Centres de rétention : la loi du silence14/05/20252025Journal/medias/journalnumero/images/2025/05/une_2963-c.jpg.445x577_q85_box-0%2C5%2C1265%2C1645_crop_detail.jpg

Leur société

Centres de rétention : la loi du silence

Le Sénat a voté le 12 mai une loi visant à mettre fin à l’intervention d’associations humanitaires dans les centres de rétention administrative (CRA).

Elles y informent actuellement de leurs droits les migrants privés de liberté, un rôle inacceptable pour un gouvernement ayant fait des immigrés les boucs émissaires de tous les maux de la société.

Le premier de ces centres avait été créé en avril 1984. François Mitterrand était alors président de la République et Robert Badinter, ministre de la Justice. Depuis, leur nombre n’a cessé d’augmenter jusqu’à atteindre 26 aujourd’hui. Les hommes et les femmes qui y sont retenus se trouvent sous le coup d’une obligation de quitter le territoire français (OQTF), mais ont encore la possibilité de faire appel. L’aide que leur apportent dans cette démarche des associations comme la Cimade ou France Terre d’asile est une épine dans le pied du gouvernement, car bien des décisions d’expulsion sont légalement contestables. Elles ont été prises automatiquement, sans examen individuel, et aboutissent parfois à renvoyer les migrants dans des pays où ils risquent leur vie. Le prétexte de prétendues menaces à l’ordre public est invoqué de plus en plus souvent sans être en quoi que ce soit étayé, et finalement 44 % des migrants retenus en CRA qui franchissent le parcours d’obstacles pour faire appel sont libérés par le juge.

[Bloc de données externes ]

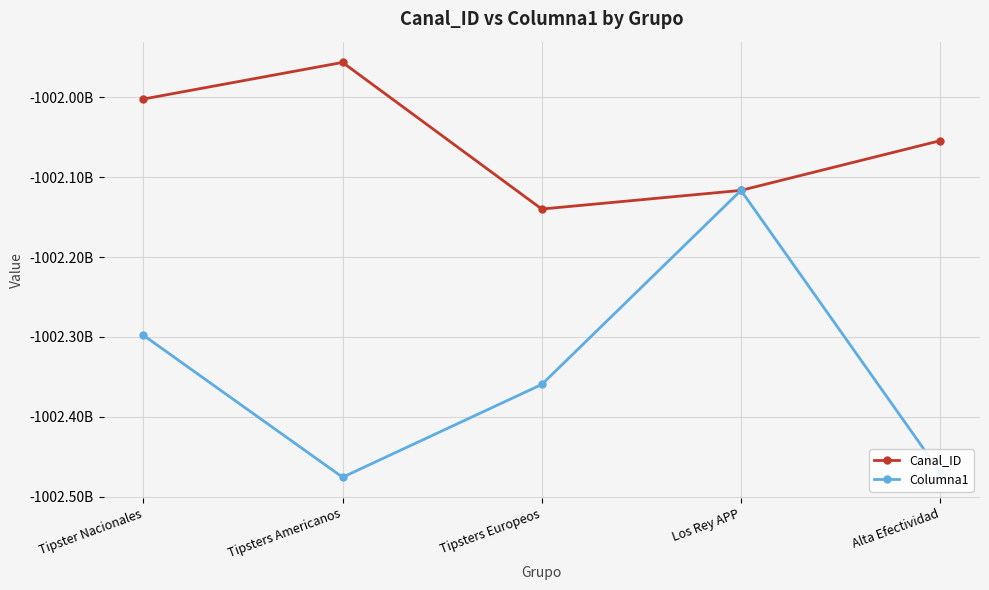

Reading left to right, transcribe all the data shown in this chart.

Canal_ID: -1002002230427	-1001956367839	-1002139886828	-1002116542537	-1002054332150
Columna1: -1002297812775	-1002475543778	-1002359449640	-1002116542537	-1002469182222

Autre contrariété pour le gouvernement, ces associations sont les seules à pouvoir informer le public de ce qui se passe dans ces centres où les conditions de rétention sont indignes. La Cimade, dans son rapport annuel, dénonce ainsi les locaux en sous- sol sans fenêtre ni cour extérieure à Bordeaux, et partout la multiplication des actes d’automutilation et les tentatives de suicide causées par le désespoir, ainsi que l’indifférence des autorités envers la situation sanitaire des personnes retenues. La Cour européenne des droits de l’homme a pour sa part condamné onze fois la France pour le placement d’enfants dans les CRA, un scandale qui continue.

Le gouvernement voudrait pouvoir agir en toute impunité, et la loi prétend remplacer les associations par l’OFII, l’Organisme français de l’immigration et de l’intégration, un organisme sous la tutelle du ministère de l’Intérieur. En matière d’opacité, on n’est jamais aussi bien servi que par soi-même.